● **EXERCISE MATERIALS**:
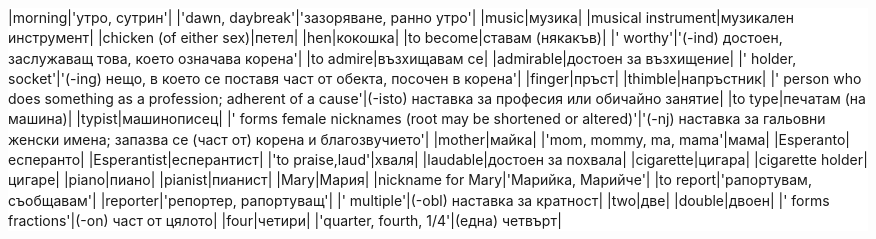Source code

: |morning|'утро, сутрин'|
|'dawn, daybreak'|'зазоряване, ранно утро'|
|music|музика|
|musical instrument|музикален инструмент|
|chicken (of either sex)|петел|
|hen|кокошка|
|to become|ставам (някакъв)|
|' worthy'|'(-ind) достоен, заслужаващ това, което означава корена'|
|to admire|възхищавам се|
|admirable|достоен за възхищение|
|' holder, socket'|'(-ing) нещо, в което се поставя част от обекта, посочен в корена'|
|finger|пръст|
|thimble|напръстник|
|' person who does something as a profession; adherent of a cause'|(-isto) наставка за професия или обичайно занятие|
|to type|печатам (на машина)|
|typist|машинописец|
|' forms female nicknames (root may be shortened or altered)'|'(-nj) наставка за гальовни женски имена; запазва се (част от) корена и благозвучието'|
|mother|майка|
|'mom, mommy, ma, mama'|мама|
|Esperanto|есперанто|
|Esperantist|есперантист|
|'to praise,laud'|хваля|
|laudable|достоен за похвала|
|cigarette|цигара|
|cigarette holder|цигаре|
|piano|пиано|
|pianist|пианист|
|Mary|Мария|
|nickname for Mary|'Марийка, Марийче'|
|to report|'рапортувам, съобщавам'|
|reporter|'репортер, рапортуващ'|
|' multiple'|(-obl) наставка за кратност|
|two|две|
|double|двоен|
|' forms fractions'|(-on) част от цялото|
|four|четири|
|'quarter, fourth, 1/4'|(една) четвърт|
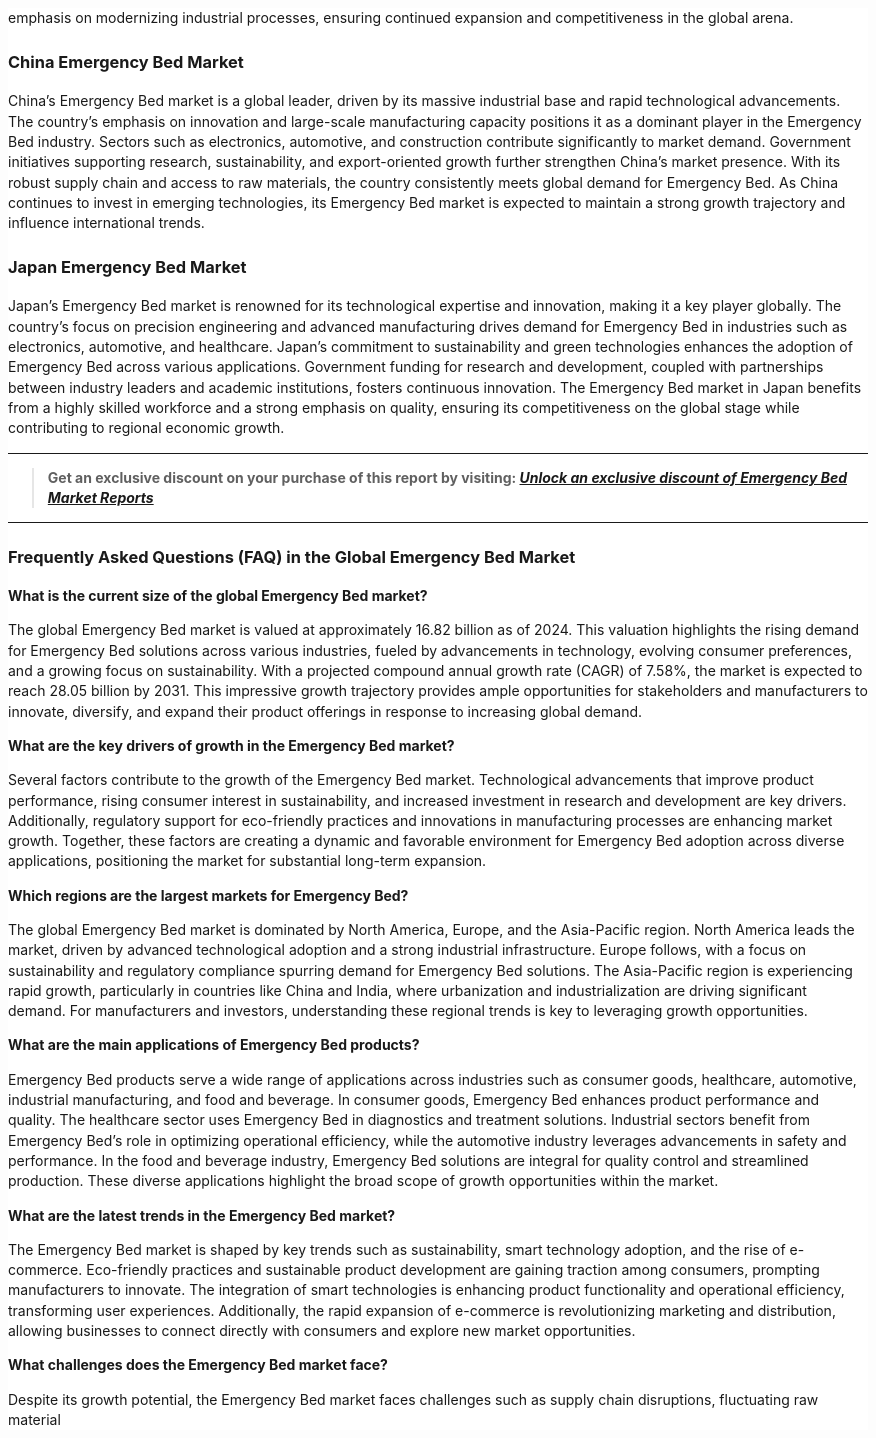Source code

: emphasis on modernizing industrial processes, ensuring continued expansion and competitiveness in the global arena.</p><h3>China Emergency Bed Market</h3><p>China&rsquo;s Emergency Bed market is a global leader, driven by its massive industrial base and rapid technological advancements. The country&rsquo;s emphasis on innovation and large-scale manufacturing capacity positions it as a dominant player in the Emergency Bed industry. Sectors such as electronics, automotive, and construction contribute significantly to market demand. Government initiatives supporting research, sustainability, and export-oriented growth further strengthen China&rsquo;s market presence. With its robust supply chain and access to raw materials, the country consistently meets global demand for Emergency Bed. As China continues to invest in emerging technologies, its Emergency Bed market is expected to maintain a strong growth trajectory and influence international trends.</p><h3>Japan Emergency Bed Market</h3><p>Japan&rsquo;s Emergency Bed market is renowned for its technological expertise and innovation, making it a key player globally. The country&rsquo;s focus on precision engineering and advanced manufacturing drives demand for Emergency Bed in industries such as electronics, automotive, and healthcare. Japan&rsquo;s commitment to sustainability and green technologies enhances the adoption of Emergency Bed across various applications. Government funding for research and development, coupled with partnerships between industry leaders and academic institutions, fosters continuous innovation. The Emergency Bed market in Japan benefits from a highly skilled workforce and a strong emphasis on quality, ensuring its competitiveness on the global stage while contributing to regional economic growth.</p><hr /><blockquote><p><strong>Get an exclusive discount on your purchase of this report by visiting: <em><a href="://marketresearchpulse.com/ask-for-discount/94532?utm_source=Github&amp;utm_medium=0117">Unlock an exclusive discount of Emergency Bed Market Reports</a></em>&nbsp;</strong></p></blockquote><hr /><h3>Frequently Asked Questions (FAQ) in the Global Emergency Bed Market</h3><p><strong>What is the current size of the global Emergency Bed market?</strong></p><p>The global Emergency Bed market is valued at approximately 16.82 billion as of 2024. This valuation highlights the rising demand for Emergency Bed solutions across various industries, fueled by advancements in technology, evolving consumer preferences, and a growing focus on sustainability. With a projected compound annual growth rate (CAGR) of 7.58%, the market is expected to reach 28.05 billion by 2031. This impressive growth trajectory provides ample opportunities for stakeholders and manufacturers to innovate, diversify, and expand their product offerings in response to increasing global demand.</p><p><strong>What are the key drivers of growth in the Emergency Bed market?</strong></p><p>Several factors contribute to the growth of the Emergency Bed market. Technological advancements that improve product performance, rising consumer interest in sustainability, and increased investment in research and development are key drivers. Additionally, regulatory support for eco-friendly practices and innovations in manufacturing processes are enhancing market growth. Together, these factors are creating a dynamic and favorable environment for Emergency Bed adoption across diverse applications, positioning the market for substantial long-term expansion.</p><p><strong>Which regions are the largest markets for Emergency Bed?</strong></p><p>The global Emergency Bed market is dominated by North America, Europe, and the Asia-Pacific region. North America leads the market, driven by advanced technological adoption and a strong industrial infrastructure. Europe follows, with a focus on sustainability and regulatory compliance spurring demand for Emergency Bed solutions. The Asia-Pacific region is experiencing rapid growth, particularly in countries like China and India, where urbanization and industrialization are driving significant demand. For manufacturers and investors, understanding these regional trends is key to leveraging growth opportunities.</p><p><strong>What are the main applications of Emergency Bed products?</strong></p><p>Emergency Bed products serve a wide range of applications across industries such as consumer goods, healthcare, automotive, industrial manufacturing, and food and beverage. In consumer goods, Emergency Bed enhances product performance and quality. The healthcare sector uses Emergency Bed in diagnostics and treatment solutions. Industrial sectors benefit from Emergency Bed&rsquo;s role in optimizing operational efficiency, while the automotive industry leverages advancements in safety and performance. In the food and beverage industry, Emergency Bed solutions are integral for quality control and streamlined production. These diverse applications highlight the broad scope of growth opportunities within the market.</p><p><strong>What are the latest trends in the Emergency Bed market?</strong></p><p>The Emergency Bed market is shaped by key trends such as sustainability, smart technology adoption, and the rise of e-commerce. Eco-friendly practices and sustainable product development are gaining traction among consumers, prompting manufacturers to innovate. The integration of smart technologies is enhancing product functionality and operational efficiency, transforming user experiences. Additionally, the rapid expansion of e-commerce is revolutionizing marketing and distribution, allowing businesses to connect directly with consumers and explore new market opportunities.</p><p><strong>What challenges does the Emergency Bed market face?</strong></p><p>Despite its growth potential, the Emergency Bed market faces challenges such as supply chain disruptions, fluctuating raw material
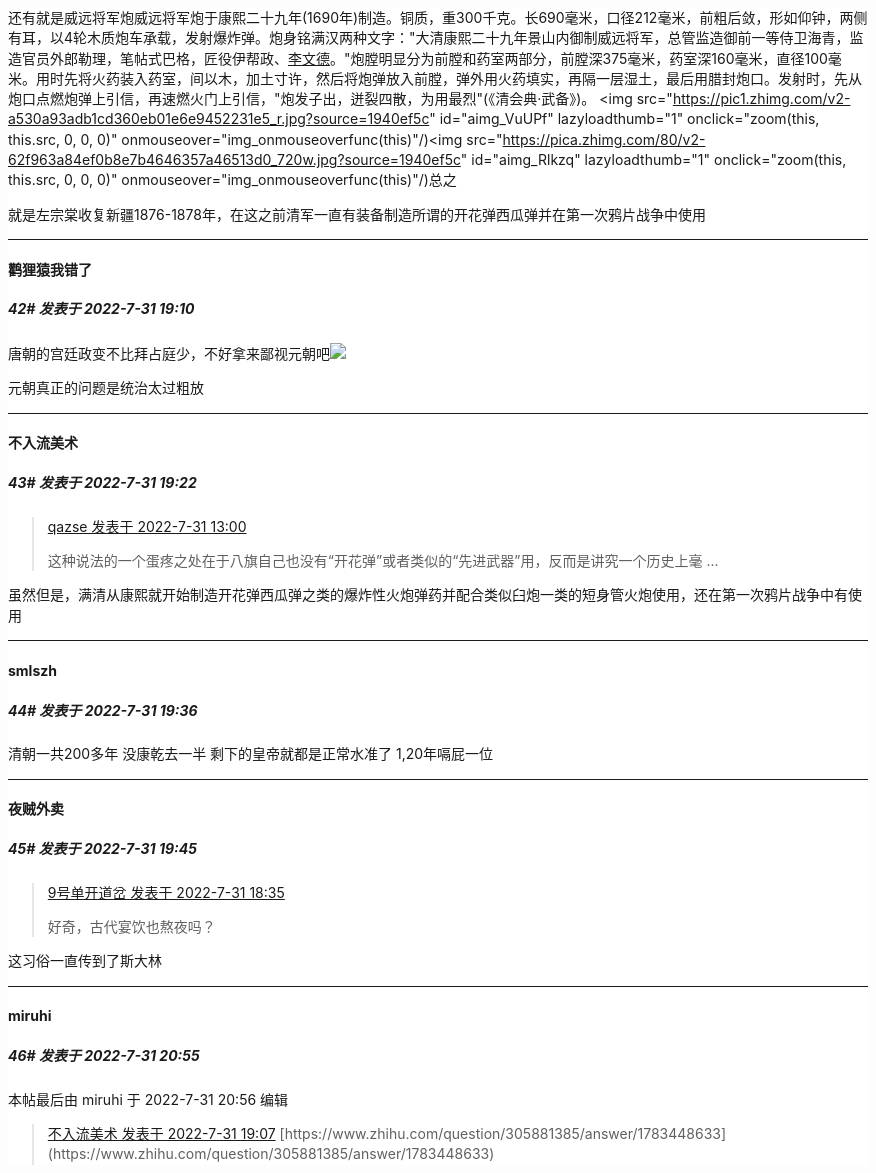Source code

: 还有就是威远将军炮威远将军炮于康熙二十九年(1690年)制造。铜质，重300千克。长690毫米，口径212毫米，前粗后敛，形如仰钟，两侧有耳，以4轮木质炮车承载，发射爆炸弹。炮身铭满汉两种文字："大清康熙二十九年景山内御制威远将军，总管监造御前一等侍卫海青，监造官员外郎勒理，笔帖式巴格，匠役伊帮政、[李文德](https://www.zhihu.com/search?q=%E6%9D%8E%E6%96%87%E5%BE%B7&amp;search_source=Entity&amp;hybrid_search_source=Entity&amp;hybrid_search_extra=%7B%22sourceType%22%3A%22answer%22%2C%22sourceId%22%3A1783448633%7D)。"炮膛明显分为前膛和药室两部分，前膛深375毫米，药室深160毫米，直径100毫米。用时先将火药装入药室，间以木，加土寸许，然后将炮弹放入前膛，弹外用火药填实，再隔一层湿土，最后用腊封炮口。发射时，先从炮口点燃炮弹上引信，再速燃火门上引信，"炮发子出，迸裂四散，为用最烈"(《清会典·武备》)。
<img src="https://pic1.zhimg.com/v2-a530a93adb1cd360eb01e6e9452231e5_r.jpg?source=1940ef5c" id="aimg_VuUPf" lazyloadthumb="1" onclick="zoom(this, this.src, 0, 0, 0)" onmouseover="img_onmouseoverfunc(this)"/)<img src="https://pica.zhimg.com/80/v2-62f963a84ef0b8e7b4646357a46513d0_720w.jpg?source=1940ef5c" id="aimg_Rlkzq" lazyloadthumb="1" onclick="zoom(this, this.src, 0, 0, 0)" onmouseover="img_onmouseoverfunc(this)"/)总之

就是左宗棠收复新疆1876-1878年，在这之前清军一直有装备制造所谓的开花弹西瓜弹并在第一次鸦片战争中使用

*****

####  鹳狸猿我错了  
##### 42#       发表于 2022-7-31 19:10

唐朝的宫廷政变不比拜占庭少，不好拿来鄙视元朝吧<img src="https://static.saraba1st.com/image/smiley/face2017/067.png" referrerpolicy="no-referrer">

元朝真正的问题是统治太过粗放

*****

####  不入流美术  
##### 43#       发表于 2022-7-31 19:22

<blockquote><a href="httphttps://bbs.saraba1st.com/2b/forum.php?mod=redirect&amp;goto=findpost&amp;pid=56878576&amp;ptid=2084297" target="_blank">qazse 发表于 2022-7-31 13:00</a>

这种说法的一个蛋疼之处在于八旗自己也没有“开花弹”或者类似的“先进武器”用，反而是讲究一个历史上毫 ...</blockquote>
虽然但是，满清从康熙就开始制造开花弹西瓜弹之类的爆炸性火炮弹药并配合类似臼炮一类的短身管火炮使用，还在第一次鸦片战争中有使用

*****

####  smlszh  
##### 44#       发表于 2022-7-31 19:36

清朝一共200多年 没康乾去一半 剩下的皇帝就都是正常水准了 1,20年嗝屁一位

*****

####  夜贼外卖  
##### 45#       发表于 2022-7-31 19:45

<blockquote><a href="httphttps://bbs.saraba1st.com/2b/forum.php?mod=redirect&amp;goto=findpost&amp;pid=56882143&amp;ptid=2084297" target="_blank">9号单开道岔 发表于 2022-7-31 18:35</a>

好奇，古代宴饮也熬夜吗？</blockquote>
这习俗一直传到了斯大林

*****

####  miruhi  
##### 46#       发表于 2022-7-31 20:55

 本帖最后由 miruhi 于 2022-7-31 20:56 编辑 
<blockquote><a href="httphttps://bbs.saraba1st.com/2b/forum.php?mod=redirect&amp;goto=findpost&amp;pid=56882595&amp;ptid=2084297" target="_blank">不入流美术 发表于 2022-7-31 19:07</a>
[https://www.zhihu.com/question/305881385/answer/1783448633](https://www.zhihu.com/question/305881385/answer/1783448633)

● **REQUIRED WORK**: The reply should hold only the lines of the listing above starting at the line containing "就是左宗棠收复新疆1876-1878年，" and ending at the line containing "本帖最后由 miruhi 于 2022-7-31 20:56 编辑", exactly as written.

● **RESPONSE TO THIS EXERCISE**:
就是左宗棠收复新疆1876-1878年，在这之前清军一直有装备制造所谓的开花弹西瓜弹并在第一次鸦片战争中使用

*****

####  鹳狸猿我错了  
##### 42#       发表于 2022-7-31 19:10

唐朝的宫廷政变不比拜占庭少，不好拿来鄙视元朝吧<img src="https://static.saraba1st.com/image/smiley/face2017/067.png" referrerpolicy="no-referrer">

元朝真正的问题是统治太过粗放

*****

####  不入流美术  
##### 43#       发表于 2022-7-31 19:22

<blockquote><a href="httphttps://bbs.saraba1st.com/2b/forum.php?mod=redirect&amp;goto=findpost&amp;pid=56878576&amp;ptid=2084297" target="_blank">qazse 发表于 2022-7-31 13:00</a>

这种说法的一个蛋疼之处在于八旗自己也没有“开花弹”或者类似的“先进武器”用，反而是讲究一个历史上毫 ...</blockquote>
虽然但是，满清从康熙就开始制造开花弹西瓜弹之类的爆炸性火炮弹药并配合类似臼炮一类的短身管火炮使用，还在第一次鸦片战争中有使用

*****

####  smlszh  
##### 44#       发表于 2022-7-31 19:36

清朝一共200多年 没康乾去一半 剩下的皇帝就都是正常水准了 1,20年嗝屁一位

*****

####  夜贼外卖  
##### 45#       发表于 2022-7-31 19:45

<blockquote><a href="httphttps://bbs.saraba1st.com/2b/forum.php?mod=redirect&amp;goto=findpost&amp;pid=56882143&amp;ptid=2084297" target="_blank">9号单开道岔 发表于 2022-7-31 18:35</a>

好奇，古代宴饮也熬夜吗？</blockquote>
这习俗一直传到了斯大林

*****

####  miruhi  
##### 46#       发表于 2022-7-31 20:55

 本帖最后由 miruhi 于 2022-7-31 20:56 编辑 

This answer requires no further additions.